[Supplied information]

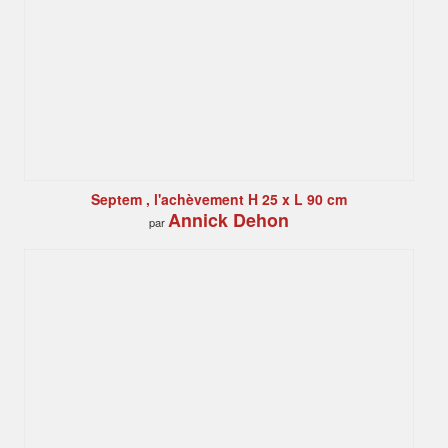
Septem , l'achèvement H 25 x L 90 cm
Annick Dehon
par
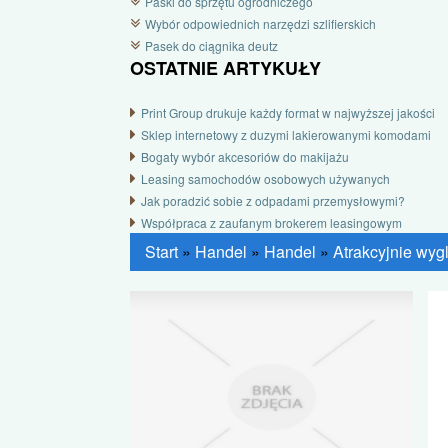
Paski do sprzętu ogrodniczego
Wybór odpowiednich narzędzi szlifierskich
Pasek do ciągnika deutz
OSTATNIE ARTYKUŁY
Print Group drukuje każdy format w najwyższej jakości
Sklep internetowy z duzymi lakierowanymi komodami
Bogaty wybór akcesoriów do makijażu
Leasing samochodów osobowych używanych
Jak poradzić sobie z odpadami przemysłowymi?
Współpraca z zaufanym brokerem leasingowym
Start
»
Handel
»
Handel
»
Atrakcyjnie wy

[/Supplied information]

The task: Go through the listing above and quote it exactly, apart from its images.

Your response:
Septem , l'achèvement H 25 x L 90 cm
Annick Dehon
par
Paski do sprzętu ogrodniczego
Wybór odpowiednich narzędzi szlifierskich
Pasek do ciągnika deutz
OSTATNIE ARTYKUŁY
Print Group drukuje każdy format w najwyższej jakości
Sklep internetowy z duzymi lakierowanymi komodami
Bogaty wybór akcesoriów do makijażu
Leasing samochodów osobowych używanych
Jak poradzić sobie z odpadami przemysłowymi?
Współpraca z zaufanym brokerem leasingowym
Start
»
Handel
»
Handel
»
Atrakcyjnie wy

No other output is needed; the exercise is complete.